Trabalhadoras/es do sistema MINC, decidindo em assembleia pela paralisação das atividades em Alagoas. Foto: Sintsep/AL
Em protesto contra o sucateamento da estrutura pública de cultura e pela criação de um plano de carreira próprio para a categoria, as/os servidoras/es públicas/os da cultura iniciaram a greve nacional no dia 29 de abril, após a intransigência do Ministério da Gestão e da Inovação (MGI), que há anos recusa abrir uma mesa de negociação com as/os trabalhadoras/es.
Estão inclusas/os no Plano Especial de Cargos da Cultura (PEC-Cultura) os/as trabalhadores das instituições: o Instituto Brasileiro de Museus (Ibram), a Fundação Biblioteca Nacional (FBN), a Fundação Cultural Palmares, a Fundação Nacional de Artes (Funarte) e o Ministério da Cultura (MinC).
O setor público de cultura vem enfrentando problemas há, aproximadamente, 20 anos desde a primeira proposta de um plano de carreira. O PEC-Cultura foi proposto em 2005, porém nunca foi implementado integralmente. No ano passado (2024), foi apresentado ao MGI o Plano de Carreiras da Cultura (PCCULT) como uma nova proposta, mas não houve avanços nas negociações.

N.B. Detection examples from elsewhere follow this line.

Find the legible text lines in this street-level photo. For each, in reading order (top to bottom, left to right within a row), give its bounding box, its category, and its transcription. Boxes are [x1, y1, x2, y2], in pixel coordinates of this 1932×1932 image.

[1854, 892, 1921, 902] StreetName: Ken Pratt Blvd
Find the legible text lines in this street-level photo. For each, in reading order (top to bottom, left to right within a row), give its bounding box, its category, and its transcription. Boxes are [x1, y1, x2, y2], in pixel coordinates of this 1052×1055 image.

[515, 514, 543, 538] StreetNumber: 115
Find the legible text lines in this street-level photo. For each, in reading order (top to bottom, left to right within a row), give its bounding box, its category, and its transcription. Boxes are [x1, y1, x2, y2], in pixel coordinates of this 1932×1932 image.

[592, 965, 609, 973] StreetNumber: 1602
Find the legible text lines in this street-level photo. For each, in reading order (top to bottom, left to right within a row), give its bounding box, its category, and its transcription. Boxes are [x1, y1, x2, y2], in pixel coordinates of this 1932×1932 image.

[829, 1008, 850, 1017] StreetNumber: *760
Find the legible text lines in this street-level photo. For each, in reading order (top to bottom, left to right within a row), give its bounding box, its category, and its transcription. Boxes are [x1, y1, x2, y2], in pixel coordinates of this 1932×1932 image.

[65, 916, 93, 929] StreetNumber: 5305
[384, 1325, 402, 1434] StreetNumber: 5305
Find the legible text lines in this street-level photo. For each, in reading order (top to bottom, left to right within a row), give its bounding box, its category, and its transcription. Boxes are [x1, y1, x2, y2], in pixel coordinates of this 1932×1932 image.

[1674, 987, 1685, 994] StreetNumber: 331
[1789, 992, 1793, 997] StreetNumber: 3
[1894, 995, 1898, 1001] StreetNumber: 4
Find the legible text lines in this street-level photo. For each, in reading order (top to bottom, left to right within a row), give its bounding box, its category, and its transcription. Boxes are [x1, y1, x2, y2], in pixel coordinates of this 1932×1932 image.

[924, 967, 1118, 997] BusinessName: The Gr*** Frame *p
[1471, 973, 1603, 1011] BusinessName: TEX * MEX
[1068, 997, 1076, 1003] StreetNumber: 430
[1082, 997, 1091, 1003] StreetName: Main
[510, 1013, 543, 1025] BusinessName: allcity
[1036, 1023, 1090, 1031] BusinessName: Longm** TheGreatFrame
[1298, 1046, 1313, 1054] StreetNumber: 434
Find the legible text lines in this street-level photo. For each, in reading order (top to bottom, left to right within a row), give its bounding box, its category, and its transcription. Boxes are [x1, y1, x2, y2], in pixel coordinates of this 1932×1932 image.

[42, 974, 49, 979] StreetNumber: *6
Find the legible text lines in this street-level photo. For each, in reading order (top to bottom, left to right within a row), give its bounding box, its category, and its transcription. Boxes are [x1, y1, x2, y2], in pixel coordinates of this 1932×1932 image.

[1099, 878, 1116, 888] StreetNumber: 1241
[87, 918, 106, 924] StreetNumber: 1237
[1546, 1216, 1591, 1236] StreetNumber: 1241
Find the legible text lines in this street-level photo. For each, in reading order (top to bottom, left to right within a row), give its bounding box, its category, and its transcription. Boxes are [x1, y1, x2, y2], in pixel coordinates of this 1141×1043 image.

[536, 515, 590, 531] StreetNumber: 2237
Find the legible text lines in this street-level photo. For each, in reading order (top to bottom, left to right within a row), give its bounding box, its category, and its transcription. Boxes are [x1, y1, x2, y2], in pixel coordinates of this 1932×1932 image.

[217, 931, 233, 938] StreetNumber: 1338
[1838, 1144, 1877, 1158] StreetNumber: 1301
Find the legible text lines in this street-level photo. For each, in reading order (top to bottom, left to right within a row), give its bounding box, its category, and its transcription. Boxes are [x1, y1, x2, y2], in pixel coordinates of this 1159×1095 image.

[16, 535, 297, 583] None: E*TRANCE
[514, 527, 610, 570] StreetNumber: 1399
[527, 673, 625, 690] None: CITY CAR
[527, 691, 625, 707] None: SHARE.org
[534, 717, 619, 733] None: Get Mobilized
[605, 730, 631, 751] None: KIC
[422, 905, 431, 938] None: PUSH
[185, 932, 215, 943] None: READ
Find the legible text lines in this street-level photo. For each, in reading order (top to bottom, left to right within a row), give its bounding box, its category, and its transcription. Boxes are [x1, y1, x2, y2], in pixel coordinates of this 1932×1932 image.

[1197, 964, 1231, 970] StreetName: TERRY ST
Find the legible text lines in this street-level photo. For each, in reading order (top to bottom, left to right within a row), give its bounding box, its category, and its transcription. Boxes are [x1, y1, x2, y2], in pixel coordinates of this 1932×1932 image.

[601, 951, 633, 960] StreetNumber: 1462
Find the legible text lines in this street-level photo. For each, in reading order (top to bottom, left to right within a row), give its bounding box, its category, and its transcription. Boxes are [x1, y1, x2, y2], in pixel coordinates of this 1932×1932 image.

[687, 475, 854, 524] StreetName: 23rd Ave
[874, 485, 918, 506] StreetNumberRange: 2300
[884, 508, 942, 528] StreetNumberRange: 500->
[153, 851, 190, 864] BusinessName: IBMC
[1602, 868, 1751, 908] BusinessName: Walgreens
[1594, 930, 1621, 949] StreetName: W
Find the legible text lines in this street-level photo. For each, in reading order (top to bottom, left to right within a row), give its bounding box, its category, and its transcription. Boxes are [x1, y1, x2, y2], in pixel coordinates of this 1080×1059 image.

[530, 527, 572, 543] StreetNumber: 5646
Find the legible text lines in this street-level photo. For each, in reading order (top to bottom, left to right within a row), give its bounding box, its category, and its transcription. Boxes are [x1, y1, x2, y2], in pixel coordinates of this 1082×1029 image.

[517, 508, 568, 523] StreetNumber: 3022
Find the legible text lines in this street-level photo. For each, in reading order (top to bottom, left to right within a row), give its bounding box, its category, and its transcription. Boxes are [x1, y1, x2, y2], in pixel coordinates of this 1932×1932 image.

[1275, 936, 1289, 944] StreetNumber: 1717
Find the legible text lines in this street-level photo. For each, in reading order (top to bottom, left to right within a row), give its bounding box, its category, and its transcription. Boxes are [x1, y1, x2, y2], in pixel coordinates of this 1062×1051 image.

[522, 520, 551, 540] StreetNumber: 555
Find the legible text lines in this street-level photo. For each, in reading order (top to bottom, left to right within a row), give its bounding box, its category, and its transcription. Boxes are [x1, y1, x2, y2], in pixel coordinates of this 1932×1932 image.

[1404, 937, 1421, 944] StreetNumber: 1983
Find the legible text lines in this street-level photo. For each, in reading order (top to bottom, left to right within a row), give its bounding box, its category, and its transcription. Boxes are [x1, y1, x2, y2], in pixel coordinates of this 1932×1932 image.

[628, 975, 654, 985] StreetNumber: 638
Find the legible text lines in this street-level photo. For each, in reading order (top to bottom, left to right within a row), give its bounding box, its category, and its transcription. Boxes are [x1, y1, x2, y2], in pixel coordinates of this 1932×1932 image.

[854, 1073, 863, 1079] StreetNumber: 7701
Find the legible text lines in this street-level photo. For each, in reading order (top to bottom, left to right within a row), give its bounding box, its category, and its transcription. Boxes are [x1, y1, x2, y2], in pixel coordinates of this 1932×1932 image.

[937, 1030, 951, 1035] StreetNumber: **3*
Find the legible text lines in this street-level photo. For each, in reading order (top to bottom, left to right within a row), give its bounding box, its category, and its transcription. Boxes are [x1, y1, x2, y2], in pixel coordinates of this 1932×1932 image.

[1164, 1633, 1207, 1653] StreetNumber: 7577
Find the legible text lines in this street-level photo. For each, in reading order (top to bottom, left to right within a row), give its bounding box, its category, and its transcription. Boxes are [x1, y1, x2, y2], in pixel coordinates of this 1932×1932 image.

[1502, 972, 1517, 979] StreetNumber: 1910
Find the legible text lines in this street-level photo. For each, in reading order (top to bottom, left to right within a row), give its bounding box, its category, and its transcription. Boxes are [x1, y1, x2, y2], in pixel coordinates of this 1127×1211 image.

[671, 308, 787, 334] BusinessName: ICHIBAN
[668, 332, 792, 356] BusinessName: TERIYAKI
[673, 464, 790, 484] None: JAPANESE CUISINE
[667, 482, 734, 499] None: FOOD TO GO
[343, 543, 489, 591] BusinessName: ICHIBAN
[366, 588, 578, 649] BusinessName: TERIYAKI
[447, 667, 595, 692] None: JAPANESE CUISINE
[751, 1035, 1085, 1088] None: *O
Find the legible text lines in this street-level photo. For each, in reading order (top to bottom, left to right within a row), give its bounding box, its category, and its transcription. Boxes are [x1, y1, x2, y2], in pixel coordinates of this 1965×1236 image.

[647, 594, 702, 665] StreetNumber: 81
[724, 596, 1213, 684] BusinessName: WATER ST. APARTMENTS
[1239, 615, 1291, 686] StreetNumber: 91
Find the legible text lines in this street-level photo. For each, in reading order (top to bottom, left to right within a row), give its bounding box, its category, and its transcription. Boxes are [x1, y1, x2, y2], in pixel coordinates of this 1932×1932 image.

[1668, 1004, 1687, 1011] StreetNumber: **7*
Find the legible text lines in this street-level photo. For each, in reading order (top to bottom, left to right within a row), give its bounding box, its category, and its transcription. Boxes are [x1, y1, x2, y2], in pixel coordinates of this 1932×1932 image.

Em Alagoas, a greve se iniciou nesta segunda-feira, dia 12 de maio, tendo adesão de servidoras/es do IPHAN e da Fundação Palmares. É perceptível o sucateamento e o descaso que o governo vem tratando a área da cultura. Existem apenas 17 servidoras/es do Iphan no estado, 1 na Fundação Palmares e toda a representação local do Minc é de servidoras/es externas/os. Obviamente essa falta de profissionais sobrecarrega as/os servidores/as que estão na ativa, frente às altas especializações que as funções exigem, o que tem gerado evasões das/os concursadas/os e consequentemente uma piora considerável nos atendimentos públicos.
O Sintietfal convoca sua categoria a se somar e contribuir com a luta das/os servidoras/es da cultura de todo o Brasil.